_CHALLENGE_
Copy every time line from the records below word for word and in the same order, leaving the pictures out of your answer.

--------------------------------------------------

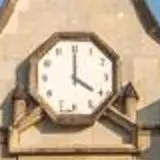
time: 4:00
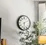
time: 6:10
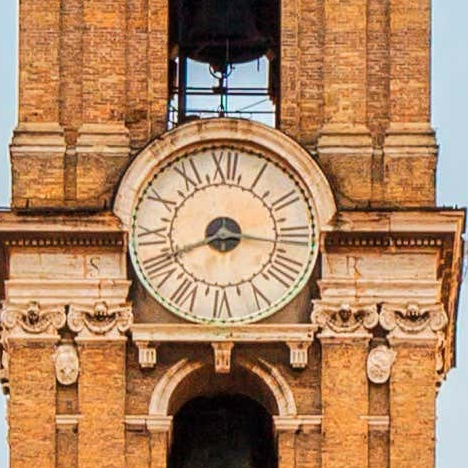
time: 8:16
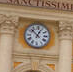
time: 12:52
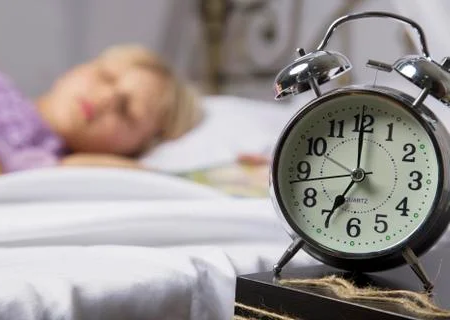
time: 7:00
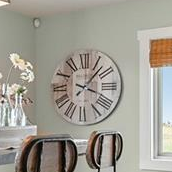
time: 1:18
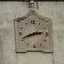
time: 2:41
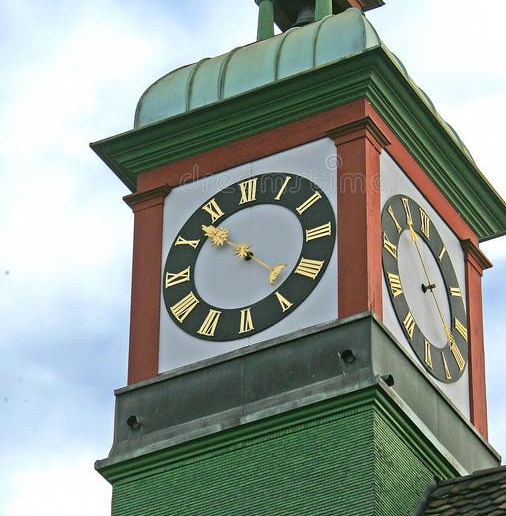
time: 10:22
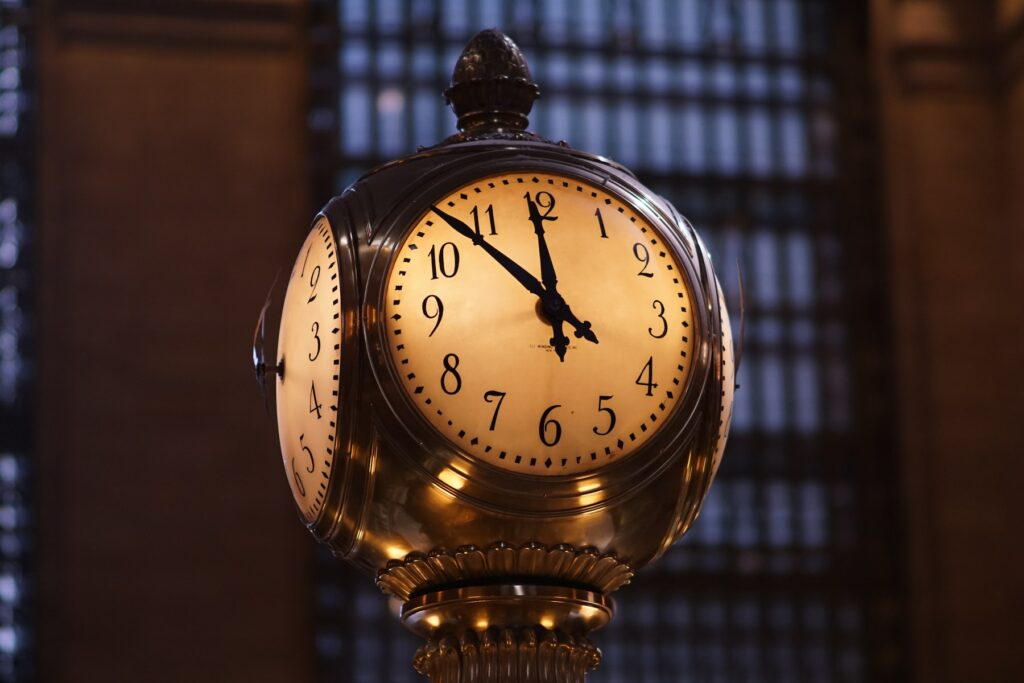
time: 11:52
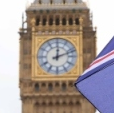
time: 12:11
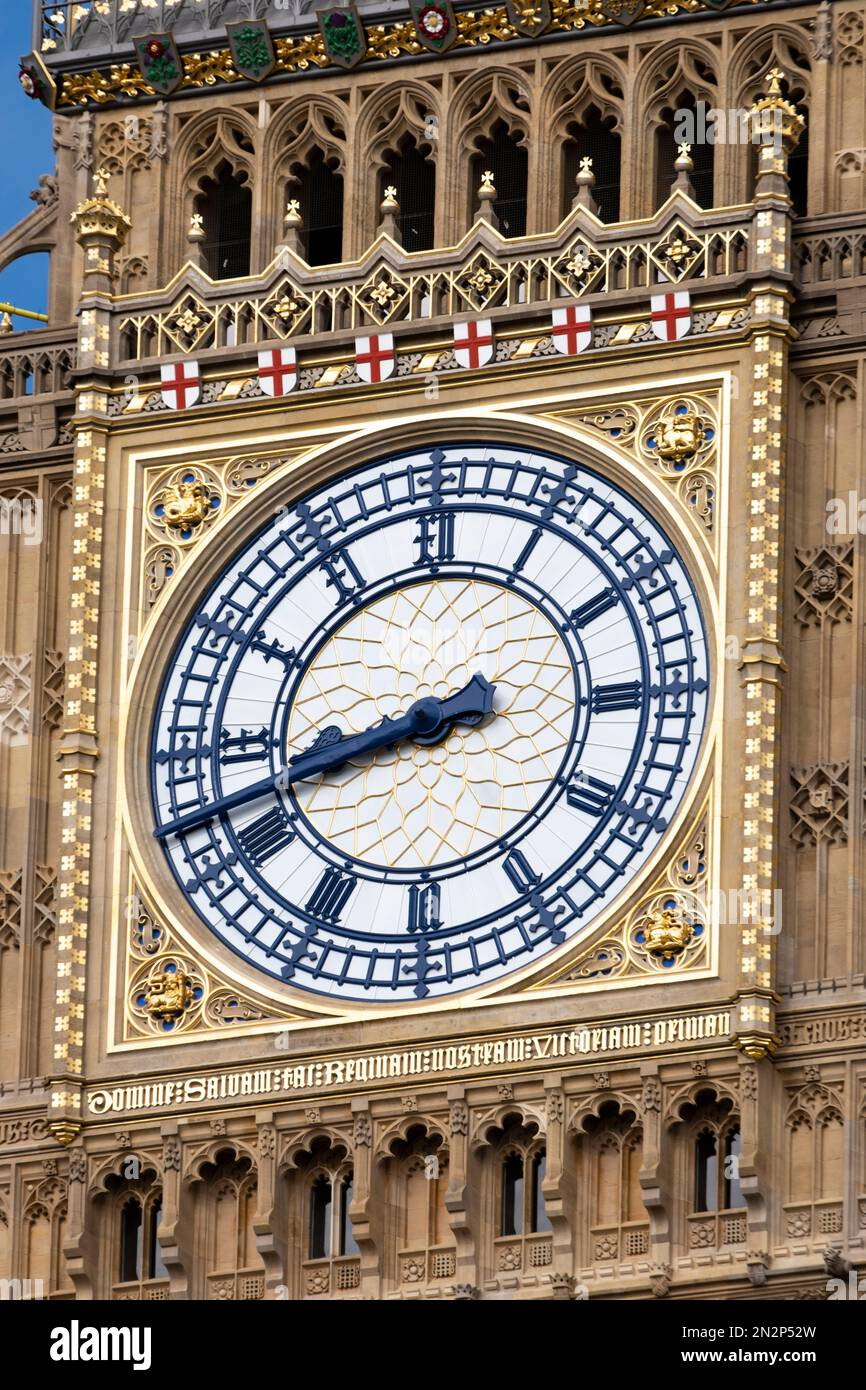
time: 8:42
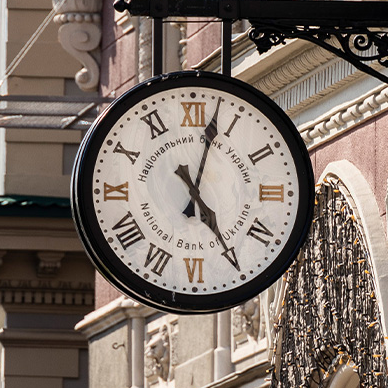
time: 5:02
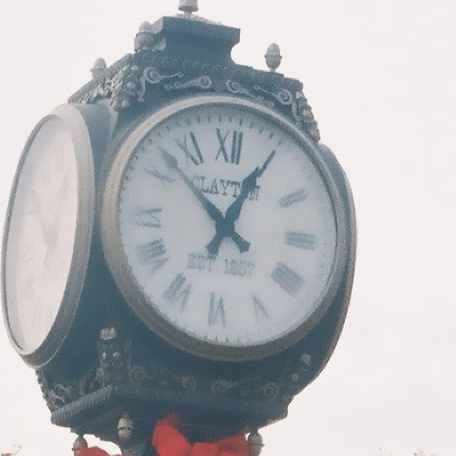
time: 12:52
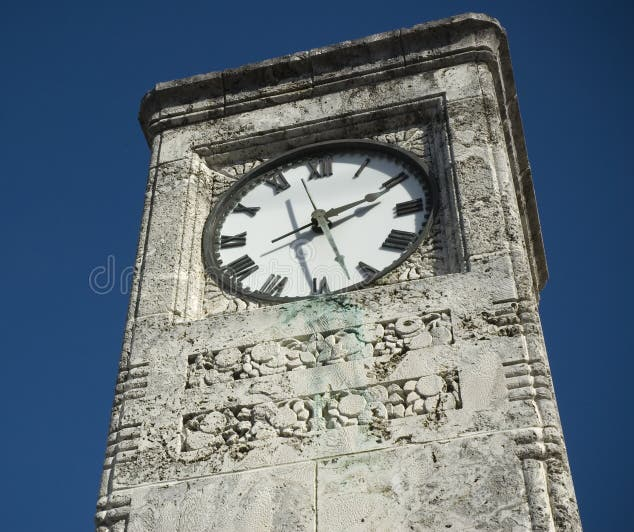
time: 2:26
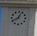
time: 12:40
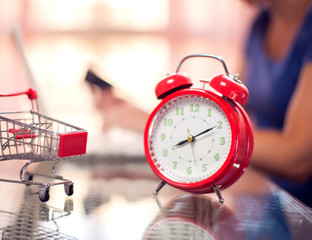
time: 8:10
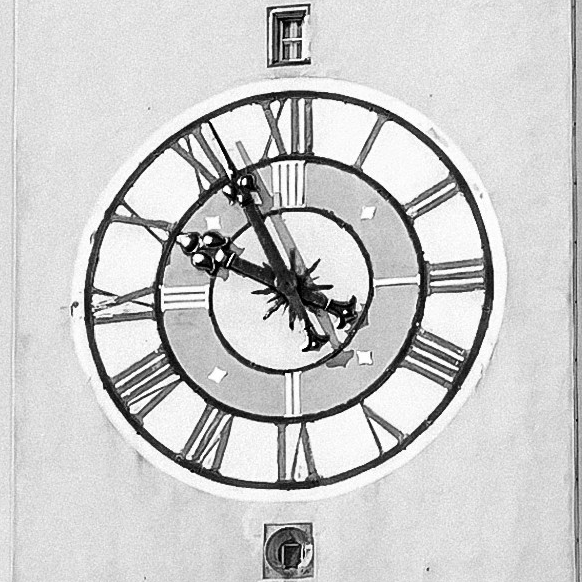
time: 9:55
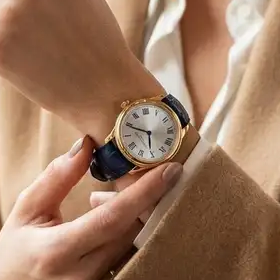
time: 5:49
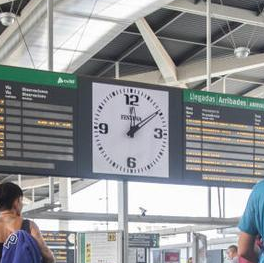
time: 12:09
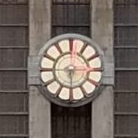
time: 6:14
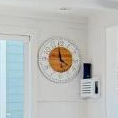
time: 3:58
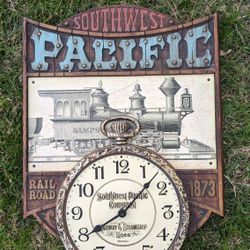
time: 8:07
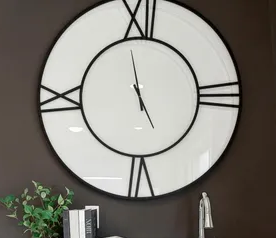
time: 4:58
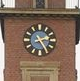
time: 2:24
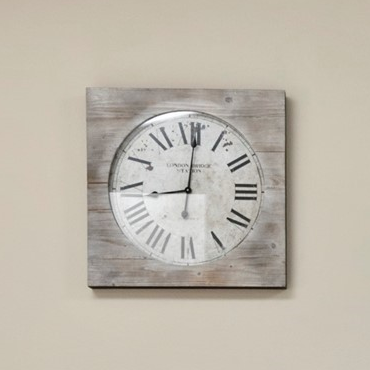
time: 9:01
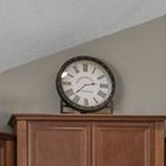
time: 2:37
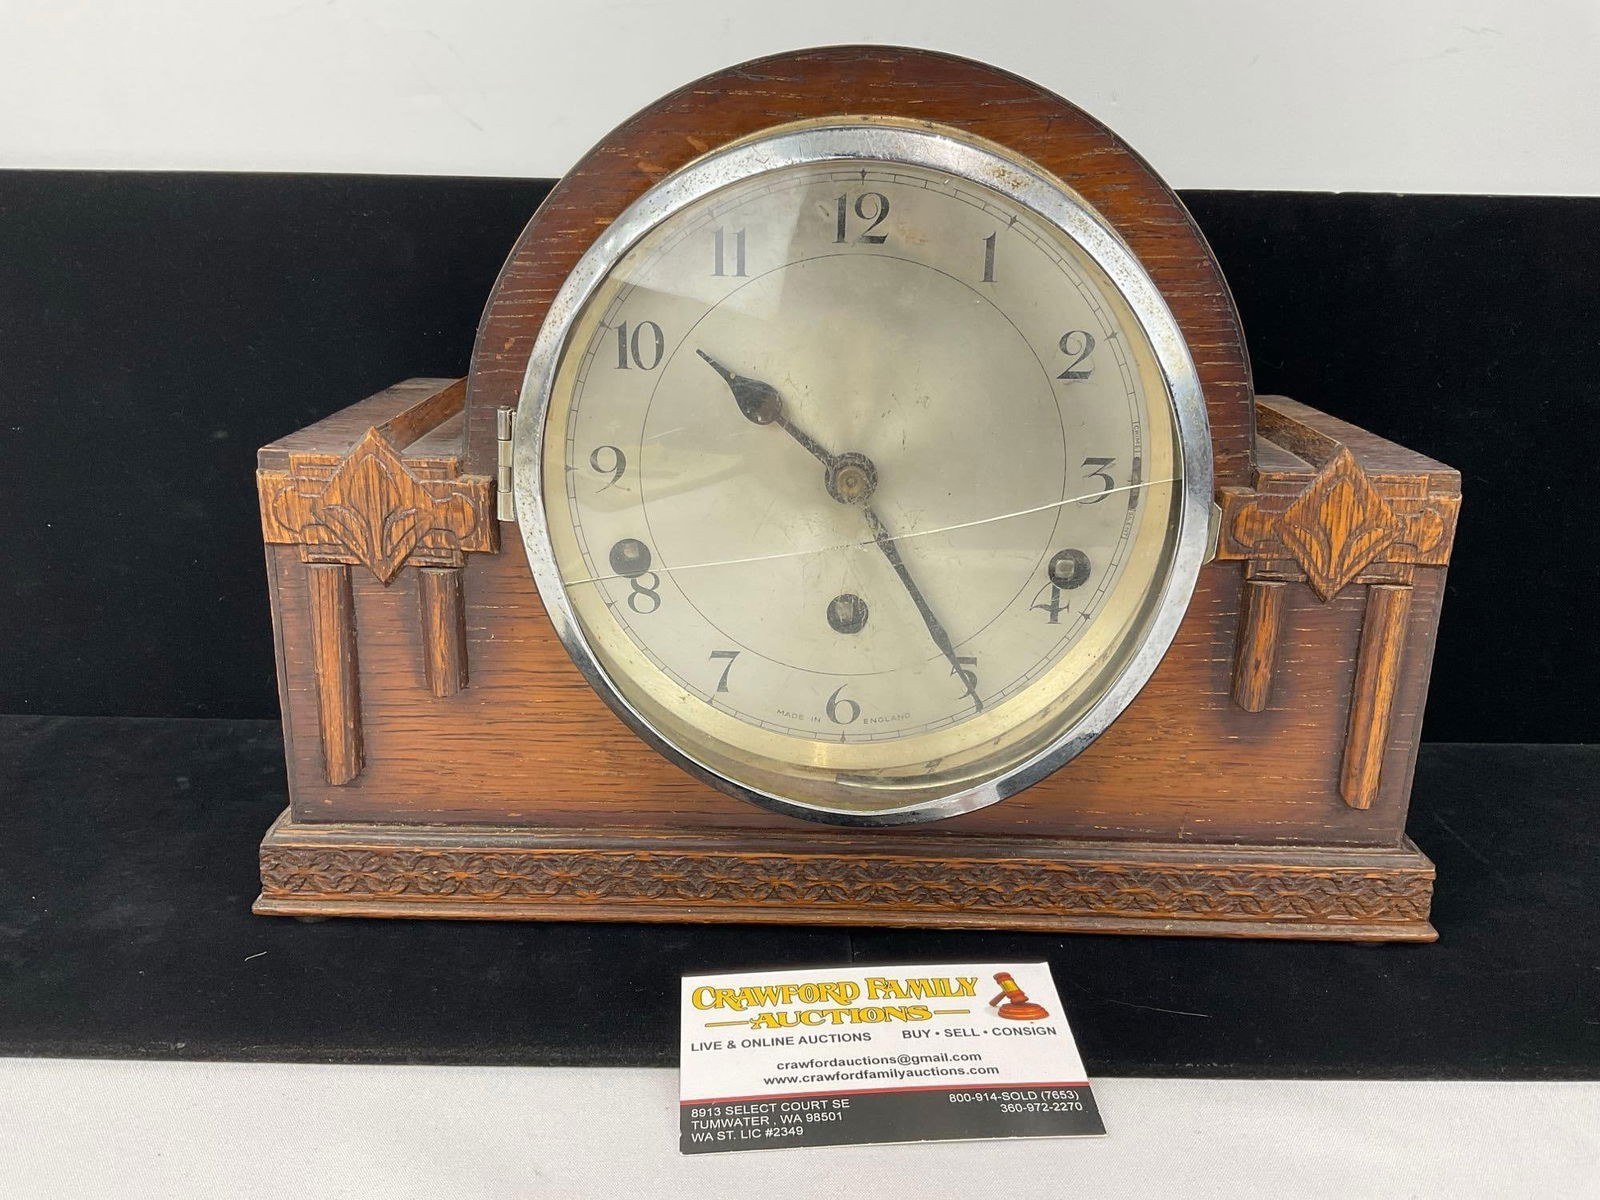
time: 10:24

--------------------------------------------------

_ANSWER BELOW_
time: 4:00
time: 6:10
time: 8:16
time: 12:52
time: 7:00
time: 1:18
time: 2:41
time: 10:22
time: 11:52
time: 12:11
time: 8:42
time: 5:02
time: 12:52
time: 2:26
time: 12:40
time: 8:10
time: 9:55
time: 5:49
time: 12:09
time: 6:14
time: 3:58
time: 8:07
time: 4:58
time: 2:24
time: 9:01
time: 2:37
time: 10:24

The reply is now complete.